Emma and Lily begin to confront each other outside of the diner. Lily is stunned that Emma would track her down based on the birthmark on her wrist as proof, even as Emma tries to explain that there's a higher force at power here that has kept them in each other's lives and forced Lily's many bad decisions. Lily then tells Emma that she does not believe her and refuses her offer to help. She also tells Emma that she is married and has a daughter, only to walk over to the young girl who just got off a school bus and asks her to pretend to be her daughter in exchange for a free week of burgers. This leads Emma to be suspicious of Lily and follow her to her home, where they find a wall filled with newspaper clippings and clues about Storybrooke; it turns out that Lily knows everything about its existence, and is plotting revenge on the people responsible. The two then hear a car burning rubber (Emma's VW) and leaving the place. They believe Lily is ready to carry out her plot as the Snow Queen's scroll is inside, so Emma finds a monkey wrench, then smashes the window of another vehicle and the ladies race off after Lily until they catch up with her and corner her. When Lily threatens Emma by vowing to kill Mary Margaret and David, she and Emma start fighting (causing the skies to darken and an electrical strike that takes out the headlights on Emma's car) until Emma ultimately starts pointing a gun at Lily, who dares her to shoot, since all she ever does is ruin things anyway and adds that decisions are inherently part of her. Realizing that killing Lily would become a major line that would draw Emma into darkness, Regina tells her to lower the gun and Emma does just that.

With the hatchet now buried, Lily joins Emma and Regina and they race their way towards New York City to warn Robin Hood, as Regina has now learned that the leverage she has over Gold, Belle's heart, has been restored back in Belle by Gold, putting Robin in more danger. As they reach the apartment, Regina tells Robin the truth about Zelena pretending to be Marian but Robin doesn't believe her, until "Marian" shows up. Regina attempts to expose her but Robin still doesn't believe her and shouts at her, telling her, he's moved on.

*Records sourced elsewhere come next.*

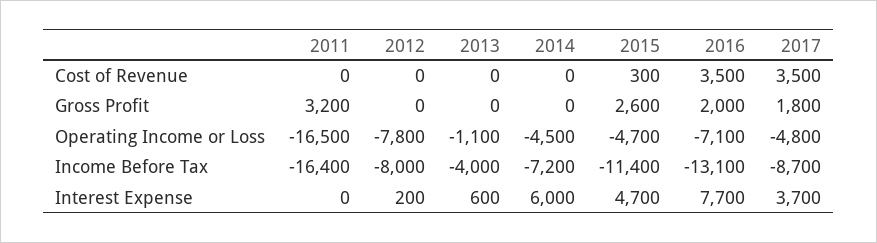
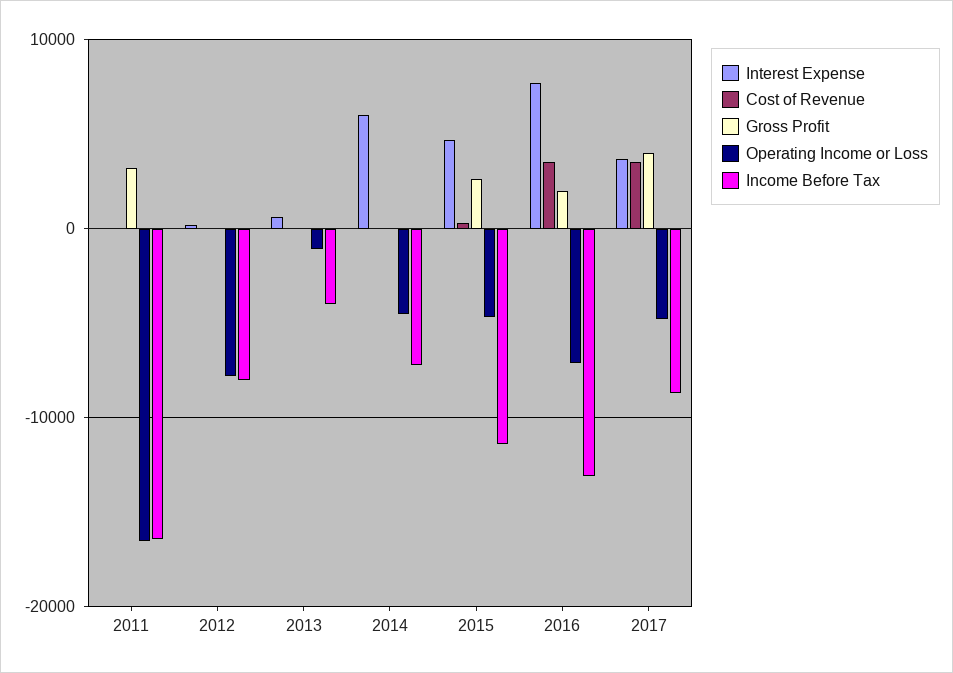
  {
    "Cost of Revenue": {
      "2011": 0,
      "2012": 0,
      "2013": 0,
      "2014": 0,
      "2015": 300,
      "2016": 3500,
      "2017": 3500
    },
    "Gross Profit": {
      "2011": 3200,
      "2012": 0,
      "2013": 0,
      "2014": 0,
      "2015": 2600,
      "2016": 2000,
-     "2017": 1800
+     "2017": 4000
    },
    "Operating Income or Loss": {
      "2011": -16500,
      "2012": -7800,
      "2013": -1100,
      "2014": -4500,
      "2015": -4700,
      "2016": -7100,
      "2017": -4800
    },
    "Income Before Tax": {
      "2011": -16400,
      "2012": -8000,
      "2013": -4000,
      "2014": -7200,
      "2015": -11400,
      "2016": -13100,
      "2017": -8700
    },
    "Interest Expense": {
      "2011": 0,
      "2012": 200,
      "2013": 600,
      "2014": 6000,
      "2015": 4700,
      "2016": 7700,
      "2017": 3700
    }
  }

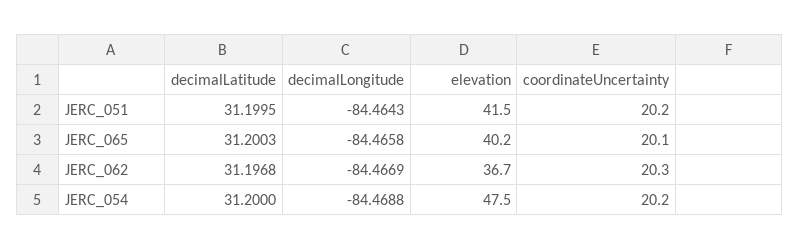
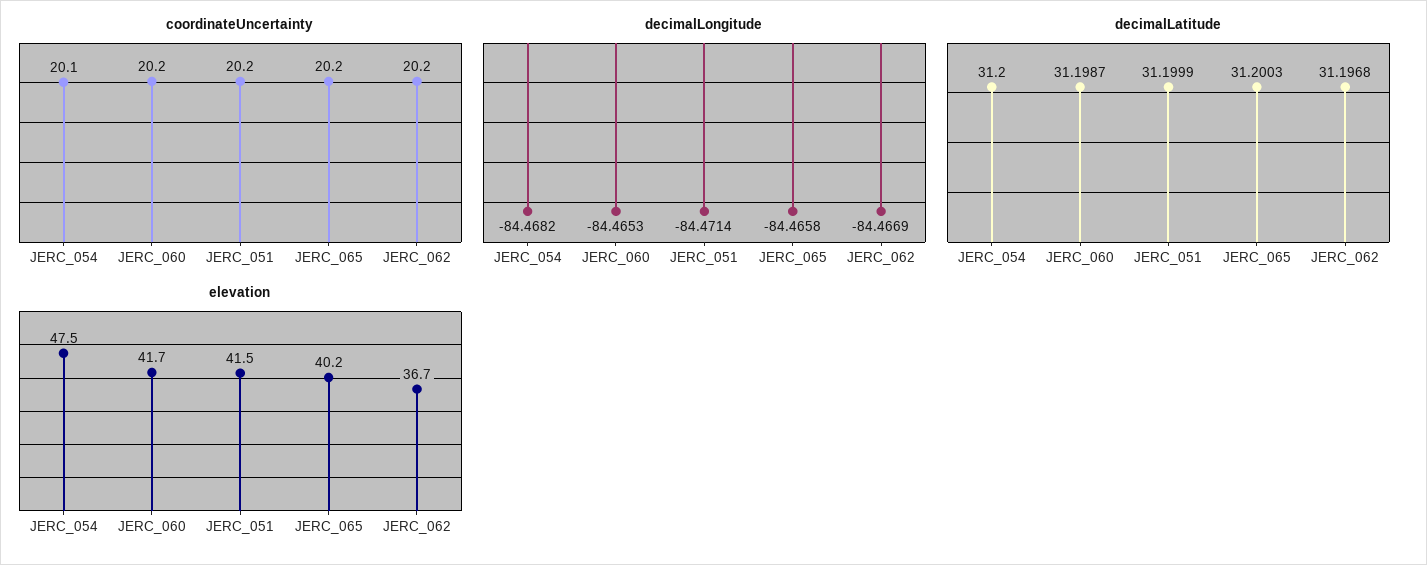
  {
    "decimalLatitude": {
-     "JERC_051": 31.1995,
+     "JERC_051": 31.1999,
      "JERC_065": 31.2003,
      "JERC_062": 31.1968,
-     "JERC_054": 31.2
+     "JERC_054": 31.2,
+     "JERC_060": 31.1987
    },
    "decimalLongitude": {
-     "JERC_051": -84.4643,
+     "JERC_051": -84.4714,
      "JERC_065": -84.4658,
      "JERC_062": -84.4669,
-     "JERC_054": -84.4688
+     "JERC_054": -84.4682,
+     "JERC_060": -84.4653
    },
    "elevation": {
      "JERC_051": 41.5,
      "JERC_065": 40.2,
      "JERC_062": 36.7,
-     "JERC_054": 47.5
+     "JERC_054": 47.5,
+     "JERC_060": 41.7
    },
    "coordinateUncertainty": {
      "JERC_051": 20.2,
-     "JERC_065": 20.1,
+     "JERC_065": 20.2,
-     "JERC_062": 20.3,
+     "JERC_062": 20.2,
-     "JERC_054": 20.2
+     "JERC_054": 20.1,
+     "JERC_060": 20.2
    }
  }

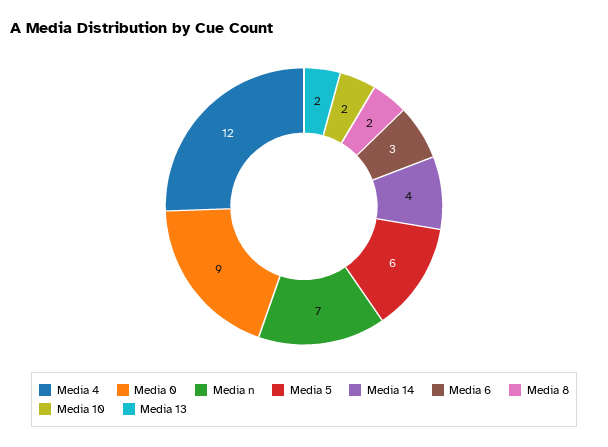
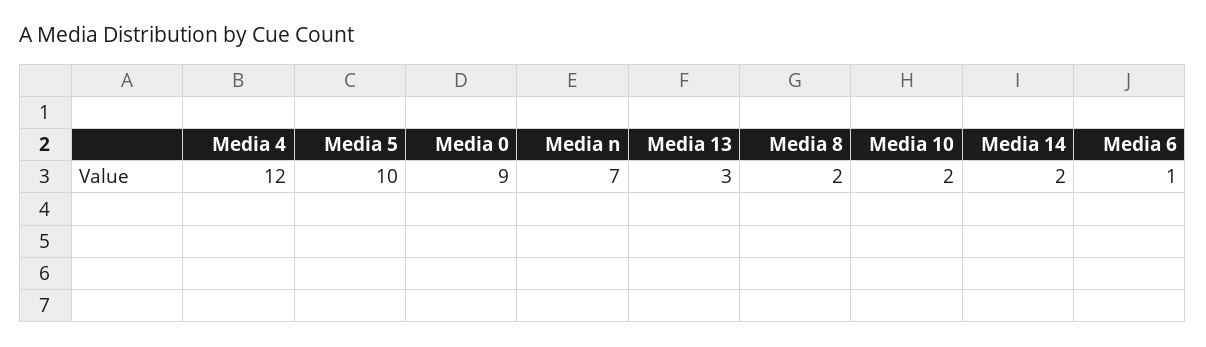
  {
    "Media 4": 12,
    "Media 0": 9,
    "Media n": 7,
-   "Media 5": 6,
+   "Media 5": 10,
-   "Media 14": 4,
+   "Media 14": 2,
-   "Media 6": 3,
+   "Media 6": 1,
    "Media 8": 2,
    "Media 10": 2,
-   "Media 13": 2
+   "Media 13": 3
  }

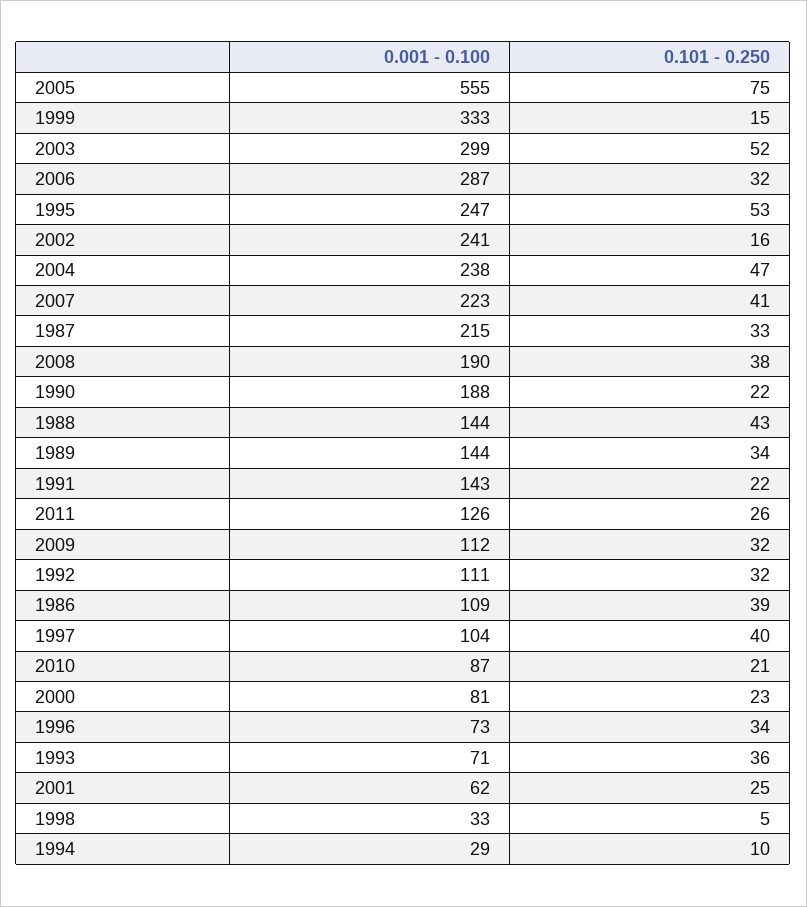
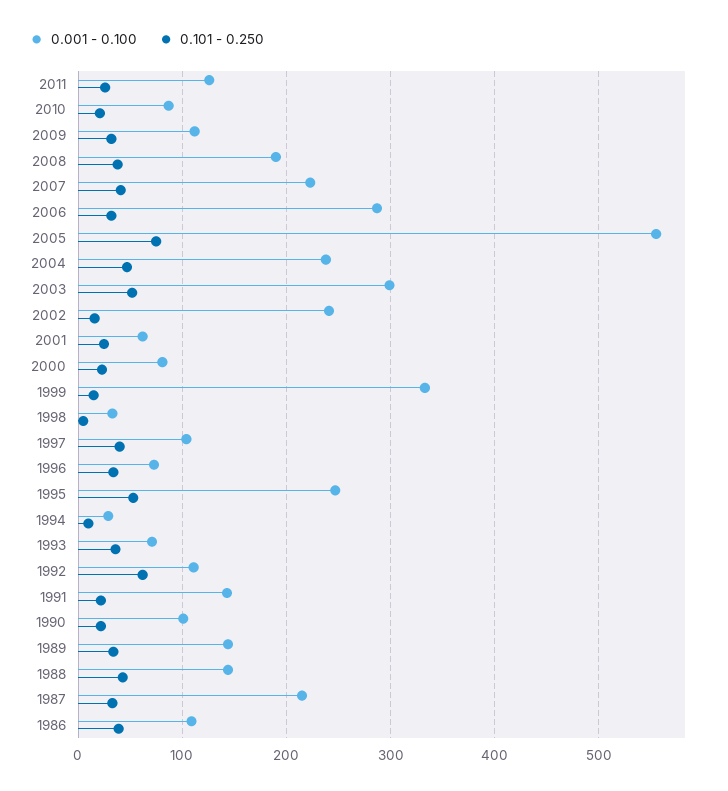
  {
    "0.001 - 0.100": {
      "2005": 555,
      "1999": 333,
      "2003": 299,
      "2006": 287,
      "1995": 247,
      "2002": 241,
      "2004": 238,
      "2007": 223,
      "1987": 215,
      "2008": 190,
-     "1990": 188,
+     "1990": 100,
      "1988": 144,
      "1989": 144,
      "1991": 143,
      "2011": 126,
      "2009": 112,
      "1992": 111,
      "1986": 109,
      "1997": 104,
      "2010": 87,
      "2000": 81,
      "1996": 73,
      "1993": 71,
      "2001": 62,
      "1998": 33,
      "1994": 29
    },
    "0.101 - 0.250": {
      "2005": 75,
      "1999": 15,
      "2003": 52,
      "2006": 32,
      "1995": 53,
      "2002": 16,
      "2004": 47,
      "2007": 41,
      "1987": 33,
      "2008": 38,
      "1990": 22,
      "1988": 43,
      "1989": 34,
      "1991": 22,
      "2011": 26,
      "2009": 32,
-     "1992": 32,
+     "1992": 60,
      "1986": 39,
      "1997": 40,
      "2010": 21,
      "2000": 23,
      "1996": 34,
      "1993": 36,
      "2001": 25,
      "1998": 5,
      "1994": 10
    }
  }

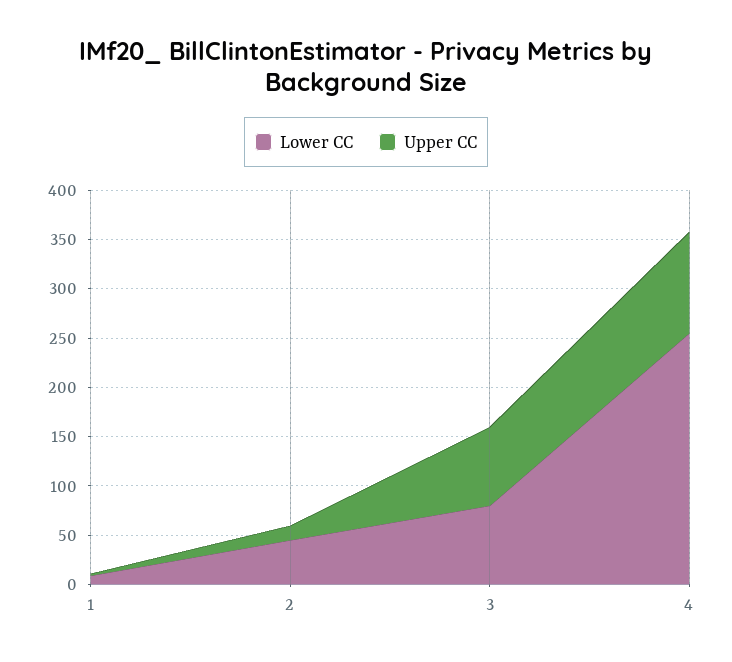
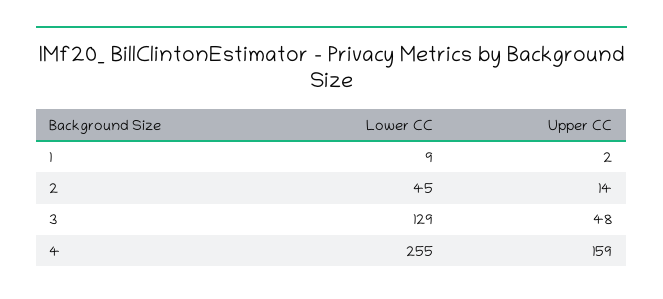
  {
    "Lower CC": {
      "1": 9,
      "2": 45,
-     "3": 80,
+     "3": 129,
      "4": 255
    },
    "Upper CC": {
      "1": 2,
      "2": 14,
-     "3": 80,
+     "3": 48,
-     "4": 100
+     "4": 159
    }
  }

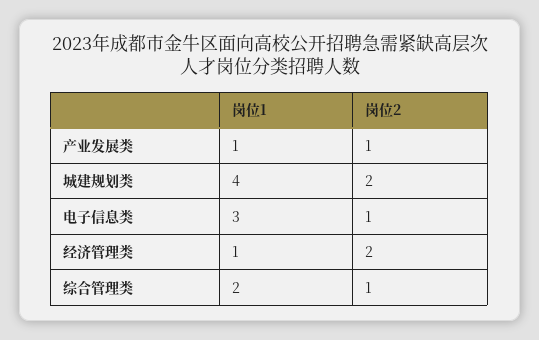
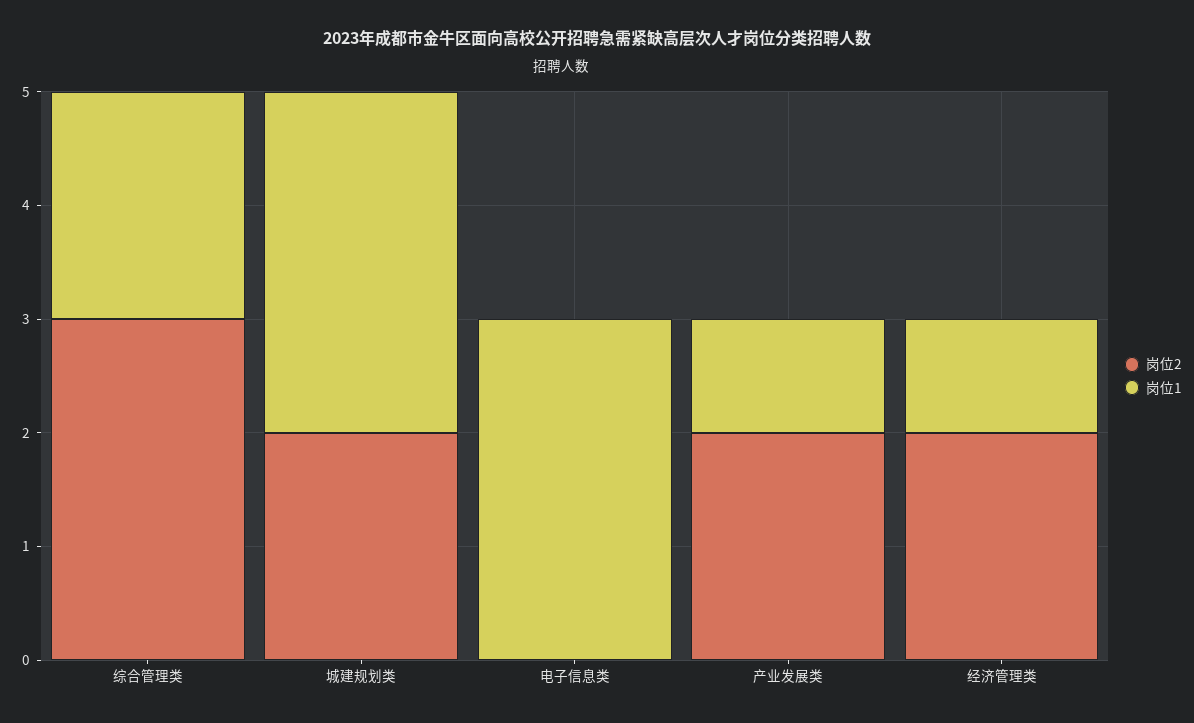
  {
    "岗位1": {
      "产业发展类": 1,
-     "城建规划类": 4,
+     "城建规划类": 3,
      "电子信息类": 3,
      "经济管理类": 1,
      "综合管理类": 2
    },
    "岗位2": {
-     "产业发展类": 1,
+     "产业发展类": 2,
      "城建规划类": 2,
-     "电子信息类": 1,
+     "电子信息类": 0,
      "经济管理类": 2,
-     "综合管理类": 1
+     "综合管理类": 3
    }
  }

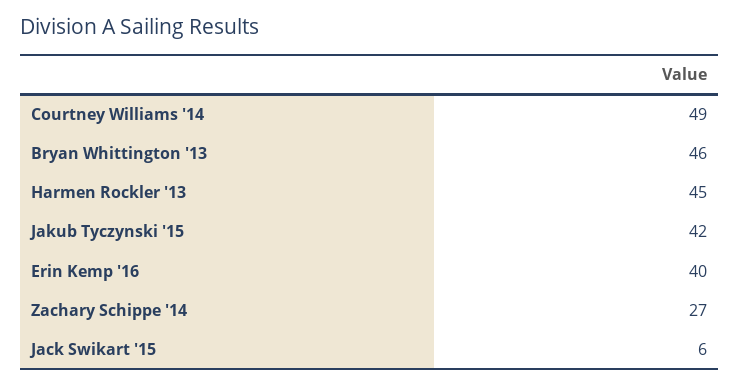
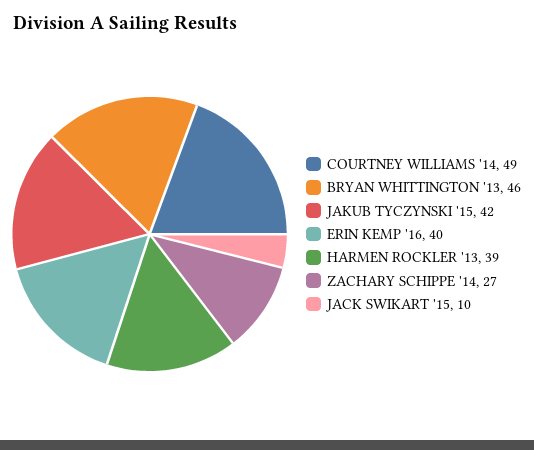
  {
    "Courtney Williams '14": 49,
    "Bryan Whittington '13": 46,
-   "Harmen Rockler '13": 45,
+   "Harmen Rockler '13": 39,
    "Jakub Tyczynski '15": 42,
    "Erin Kemp '16": 40,
    "Zachary Schippe '14": 27,
-   "Jack Swikart '15": 6
+   "Jack Swikart '15": 10
  }

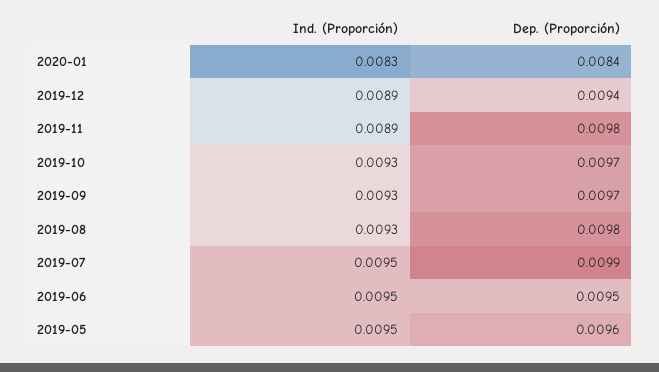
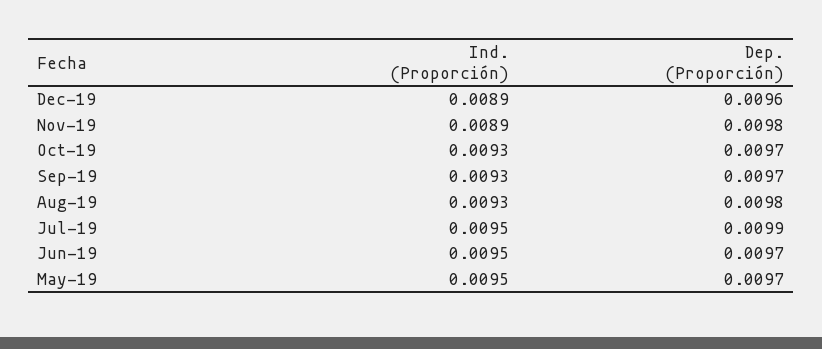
  {
    "Ind. (Proporción)": {
-     "2020-01": 0.0083,
      "2019-12": 0.0089,
      "2019-11": 0.0089,
      "2019-10": 0.0093,
      "2019-09": 0.0093,
      "2019-08": 0.0093,
      "2019-07": 0.0095,
      "2019-06": 0.0095,
      "2019-05": 0.0095
    },
    "Dep. (Proporción)": {
-     "2020-01": 0.0084,
-     "2019-12": 0.0094,
+     "2019-12": 0.0096,
      "2019-11": 0.0098,
      "2019-10": 0.0097,
      "2019-09": 0.0097,
      "2019-08": 0.0098,
      "2019-07": 0.0099,
-     "2019-06": 0.0095,
+     "2019-06": 0.0097,
-     "2019-05": 0.0096
+     "2019-05": 0.0097
    }
  }

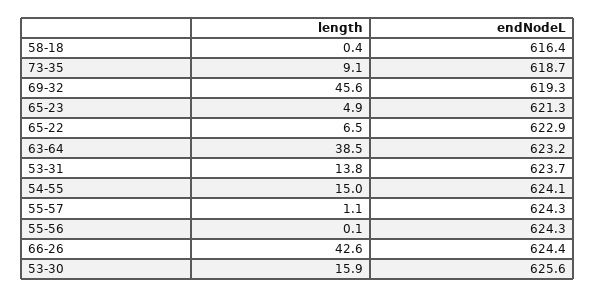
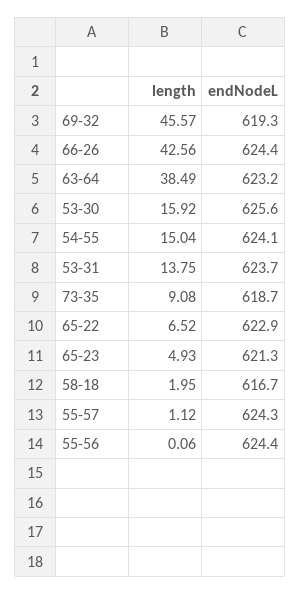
  {
    "length": {
-     "58-18": 0.4,
+     "58-18": 1.95,
      "73-35": 9.08,
      "69-32": 45.57,
      "65-23": 4.93,
      "65-22": 6.52,
      "63-64": 38.49,
      "53-31": 13.75,
      "54-55": 15.04,
      "55-57": 1.12,
      "55-56": 0.06,
      "66-26": 42.56,
      "53-30": 15.92
    },
    "endNodeL": {
-     "58-18": 616.4,
+     "58-18": 616.7,
      "73-35": 618.7,
      "69-32": 619.3,
      "65-23": 621.3,
      "65-22": 622.9,
      "63-64": 623.2,
      "53-31": 623.7,
      "54-55": 624.1,
      "55-57": 624.3,
-     "55-56": 624.3,
+     "55-56": 624.4,
      "66-26": 624.4,
      "53-30": 625.6
    }
  }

Once "Marian" arrives, she keeps up the ruse at the beginning but eventually reveals to everyone by transforming herself back to Zelena, shocking Robin, who suddenly shocks Regina, Emma and Lily with another surprise: Zelena is now pregnant with his child.

==Reception==
===Ratings===
The episode increased from the previous two episodes, as it posted a 1.7/5 among 18-49s with 5.21 million viewers tuning in, retaining its lead among scripted programs in the 8 p.m. timeslot but was tied in terms of rating numbers with Secrets & Lies, which followed this show in the 9 p.m. slot.

===Reviews===
The episode was met with mixed to positive reviews.

Hilary Busis of Entertainment Weekly noted "It's a good thing “Lily” ended with something of a bombshell—because otherwise, tonight's highly anticipated installment felt like a bit of an anticlimax. For any other show, an episode that has a plot you can easily explain in a sentence (Emma and Regina leave Storybrooke to track down Maleficent's daughter; they do) wouldn't necessarily be cause for concern. On Once, though—which is at its best when it's being crazy-go-nuts-bonkers—these sorts of hours tend to land with a whimper instead of a bang."

Amy Ratcliffe of IGN said of the episode, "The search for Lily and the memories it brought to the surface didn’t make for a stirring or emotional episode. Regina serving as Emma's life coach kept the primary plot afloat, but overall, Emma is going dark side too quickly. The build should be more gradual. Also, Emma really needs to stop saying that she knows when people are lying." Ratcliffe gave the episode a 6.5 rating out of 10.

In a review from Rickey.org, Nick Roman cites "“Lily” suggests nature and nurture go hand in hand, and the result is an engrossing episode."